Tuesday, October 27, 2015

Chemo

     Maybe you've been to chemotherapy with a loved one.  I'd only seen it portrayed in film.  Yet, I doubted that I was gonna become instant friends with three old guys who would offer me pot brownies like in Joseph Gordon-Levitt's "50/50."  When I went in to the Virginia Cancer Institute a little over three weeks ago for my first chemo treatment- the day after my diagnosis- I didn't really know what to expect.

     After signing in and having blood drawn, they sent me back to a second waiting room.  My dad was accompanying me and we were the youngest there.  This room, by the way, was silent.  There was a huge bookshelf lining one wall, facing the horseshoe layout of chairs.  On the shelves waited rows of books, pamphlets on chemotherapy, a paper bag marked "free wigs" that I will never be interested in, and a pile of caps that a knitting circle gifted to help keep our skulls warm.  My name was called after about a ten minute wait.

     We walked into an adjacent, large room of leather recliners and I was seated directly across from the nurses' station.  In the treatments to follow I could choose to sit wherever I wanted, but today they needed to have me close to monitor how my body would respond.  For example, one of my drugs commonly caused "rigor," which is when a sudden cold washes over you and you get the shakes.  My nurse walked me through a paper that outlined the R-CHOP doses.  R-CHOP stands for: Rituximab, Cyclophosphamide… just kidding, I'll spare most of you.  The rest of you nerds will still look it up.  I get 11 agents while sitting for chemo.  Three of them are chemo drugs, one is targeted therapy, and the others are to prevent reactions, or for nausea.
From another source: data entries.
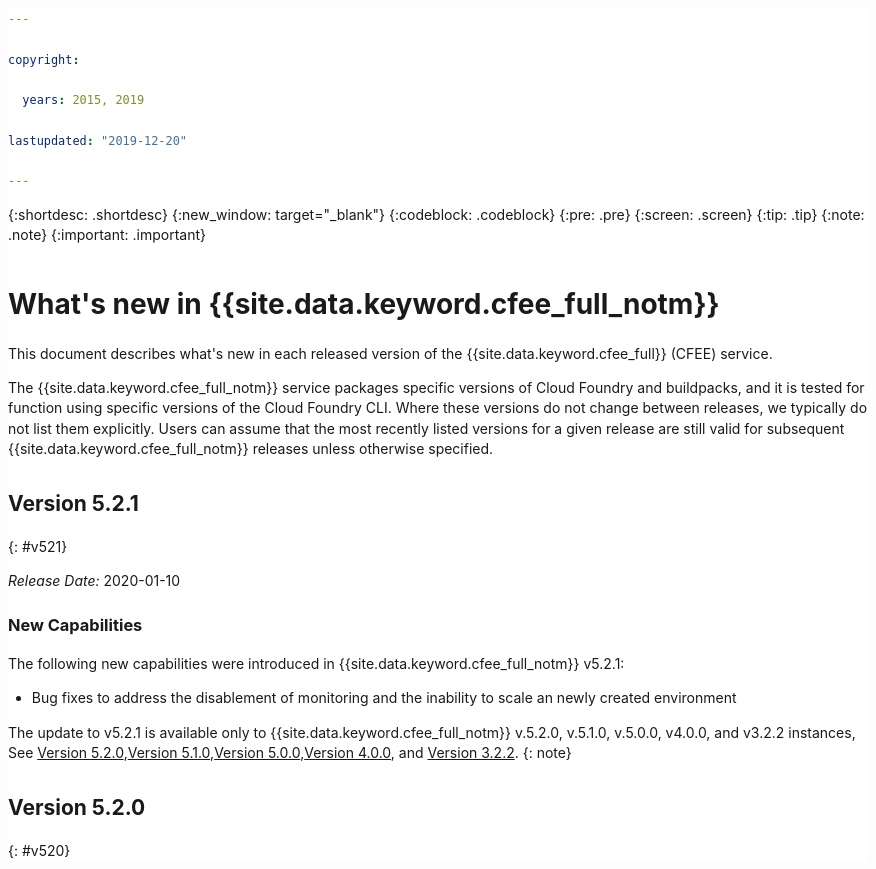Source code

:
 ```yaml
---

copyright:

  years: 2015, 2019

lastupdated: "2019-12-20"

---
```


{:shortdesc: .shortdesc}
{:new_window: target="_blank"}
{:codeblock: .codeblock}
{:pre: .pre}
{:screen: .screen}
{:tip: .tip}
{:note: .note}
{:important: .important}


# What's new in {{site.data.keyword.cfee_full_notm}}



This document describes what's new in each released version of the {{site.data.keyword.cfee_full}} (CFEE) service.

The {{site.data.keyword.cfee_full_notm}} service packages specific versions of Cloud Foundry and buildpacks, and it is tested for function using specific versions of the Cloud Foundry CLI.  Where these versions do not change between releases, we typically do not list them explicitly.  Users can assume that the most recently listed versions for a given release are still valid for subsequent {{site.data.keyword.cfee_full_notm}} releases unless otherwise specified.

## Version 5.2.1
{: #v521}

_Release Date:_ 2020-01-10

### New Capabilities

The following new capabilities were introduced in {{site.data.keyword.cfee_full_notm}} v5.2.1:
* Bug fixes to address the disablement of monitoring and the inability to scale an newly created environment


The update to v5.2.1 is available only to {{site.data.keyword.cfee_full_notm}} v.5.2.0, v.5.1.0, v.5.0.0, v4.0.0, and v3.2.2 instances, See [Version 5.2.0](#v520),[Version 5.1.0](#v510),[Version 5.0.0](#v500),[Version 4.0.0](#v400), and
[Version 3.2.2](#v322).
{: note}

## Version 5.2.0
{: #v520}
     The sideshow freak of my regiment is Adriamycin.  Most of my drugs dripped from hanging IV bags into the port on my chest.  This "Kool-Aid chemo," as I like to call it, had to be administered through two syringes by my nurse over about five minutes.  Adriamycin is a chemical that can cause extensive tissue damage and blistering, so my nurse prepped by adorning hazmat attire.  If this didn't make you think seriously about the toxic liquid entering your body as a patient, I don't know what would.  She covered her normal scrubs with a suit, added a face mask, and pulled on two pair of gloves before touching the bag that holds the syringes.  The fun part is that you had to eat a popsicle or chew on some pellet ice while the red liquid entered your system (because it can cause mouth sores).  Pellet ice is one of my love languages.

     The second time I unplugged myself from the station and walked to the bathroom with my IV pole, I felt like I fit in.  It was reminiscent of strutting through New York City streets with headphones while visiting friends in Brooklyn on my fifth visit, as opposed to the way I waited in line with tourists for the Empire State Building upon my first trip.  Except the crowded sidewalks here were lined with mostly bald guys dozing off in their chairs.  Either way, I felt like one of the regulars now.

     My body handled the R-CHOP well over the six hours my dad and I sat.  Four of those hours were for Rituxan alone!  I was told treatment would be somewhat shorter the next time I came since my nurse could push the drug faster without fear of a bad reaction.  I was proud of my young body!  Still, I left cautiously, wondering how I might feel over the next few days.  I hoped I would do well compared to the standard, of course, because most people receiving this treatment were much older.  I would just have to pray and wait and see.